● **Material provided**:
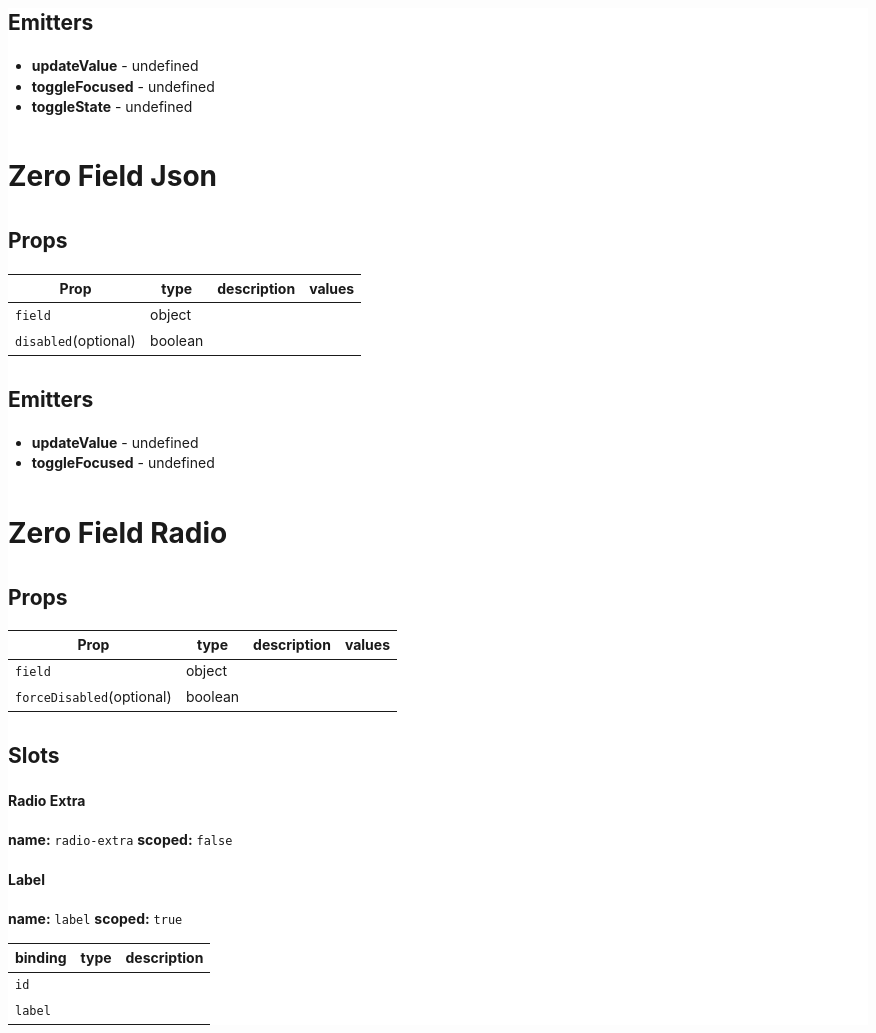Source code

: ## Emitters


 - **updateValue** - undefined
 - **toggleFocused** - undefined
 - **toggleState** - undefined

# Zero Field Json




## Props

| Prop | type | description | values |
| ---- | ---- | ----------- | ------ |
| `field` | object |  |  |
| `disabled`<span>(optional)</span> | boolean |  |  |

## Emitters


 - **updateValue** - undefined
 - **toggleFocused** - undefined

# Zero Field Radio




## Props

| Prop | type | description | values |
| ---- | ---- | ----------- | ------ |
| `field` | object |  |  |
| `forceDisabled`<span>(optional)</span> | boolean |  |  |

## Slots

#### Radio Extra


**name:** `radio-extra`  **scoped:** `false`

#### Label


**name:** `label`  **scoped:** `true`

| binding | type | description |
| ------- | ---- | ----------- |
| `id` |  |  |
| `label` |  |  |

● **Assignment**: Copy out all of the data above word for word, line by line, but leave out the pictures.

● **Solution for this exercise**:
Source code

: ## Emitters


 - **updateValue** - undefined
 - **toggleFocused** - undefined
 - **toggleState** - undefined

# Zero Field Json




## Props

| Prop | type | description | values |
| ---- | ---- | ----------- | ------ |
| `field` | object |  |  |
| `disabled`<span>(optional)</span> | boolean |  |  |

## Emitters


 - **updateValue** - undefined
 - **toggleFocused** - undefined

# Zero Field Radio




## Props

| Prop | type | description | values |
| ---- | ---- | ----------- | ------ |
| `field` | object |  |  |
| `forceDisabled`<span>(optional)</span> | boolean |  |  |

## Slots

#### Radio Extra


**name:** `radio-extra`  **scoped:** `false`

#### Label


**name:** `label`  **scoped:** `true`

| binding | type | description |
| ------- | ---- | ----------- |
| `id` |  |  |
| `label` |  |  |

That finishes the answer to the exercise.